▶ Your goal
Starting at the line that contains "In the scene" and going through the end of the records, write those lines out again, substituting "in place" for "on the spot" and keeping everything else the same.

##### Supplied information

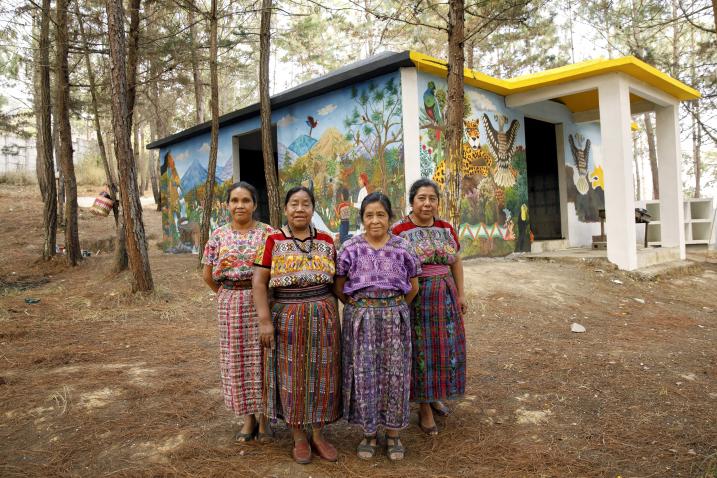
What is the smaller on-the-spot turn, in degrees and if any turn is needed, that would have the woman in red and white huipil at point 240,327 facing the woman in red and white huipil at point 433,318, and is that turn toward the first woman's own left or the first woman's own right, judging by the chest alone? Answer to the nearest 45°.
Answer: approximately 90° to the first woman's own left

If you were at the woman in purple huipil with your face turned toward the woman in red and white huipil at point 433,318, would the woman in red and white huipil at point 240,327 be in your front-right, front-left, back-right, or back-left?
back-left

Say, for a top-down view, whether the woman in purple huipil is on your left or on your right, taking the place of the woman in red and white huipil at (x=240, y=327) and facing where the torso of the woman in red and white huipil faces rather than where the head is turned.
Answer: on your left

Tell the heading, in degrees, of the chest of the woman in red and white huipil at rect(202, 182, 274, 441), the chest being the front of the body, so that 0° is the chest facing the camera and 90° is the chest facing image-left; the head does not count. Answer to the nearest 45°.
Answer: approximately 0°

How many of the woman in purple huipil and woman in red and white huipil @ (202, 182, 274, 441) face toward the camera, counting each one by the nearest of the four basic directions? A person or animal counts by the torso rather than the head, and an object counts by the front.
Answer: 2

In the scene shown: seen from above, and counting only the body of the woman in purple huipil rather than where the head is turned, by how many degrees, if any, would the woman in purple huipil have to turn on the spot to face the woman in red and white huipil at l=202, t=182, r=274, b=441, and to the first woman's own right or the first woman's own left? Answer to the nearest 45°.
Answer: approximately 90° to the first woman's own right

##########

▶ Written solution
In the scene shown: seen from above, and counting only the body of the woman in purple huipil rather than where the head is turned, by how many degrees, if any, would the woman in purple huipil have to turn in place to face the woman in red and white huipil at l=202, t=182, r=274, b=441, and to the first woman's own right or the first woman's own left? Answer to the nearest 45°.
Answer: approximately 90° to the first woman's own right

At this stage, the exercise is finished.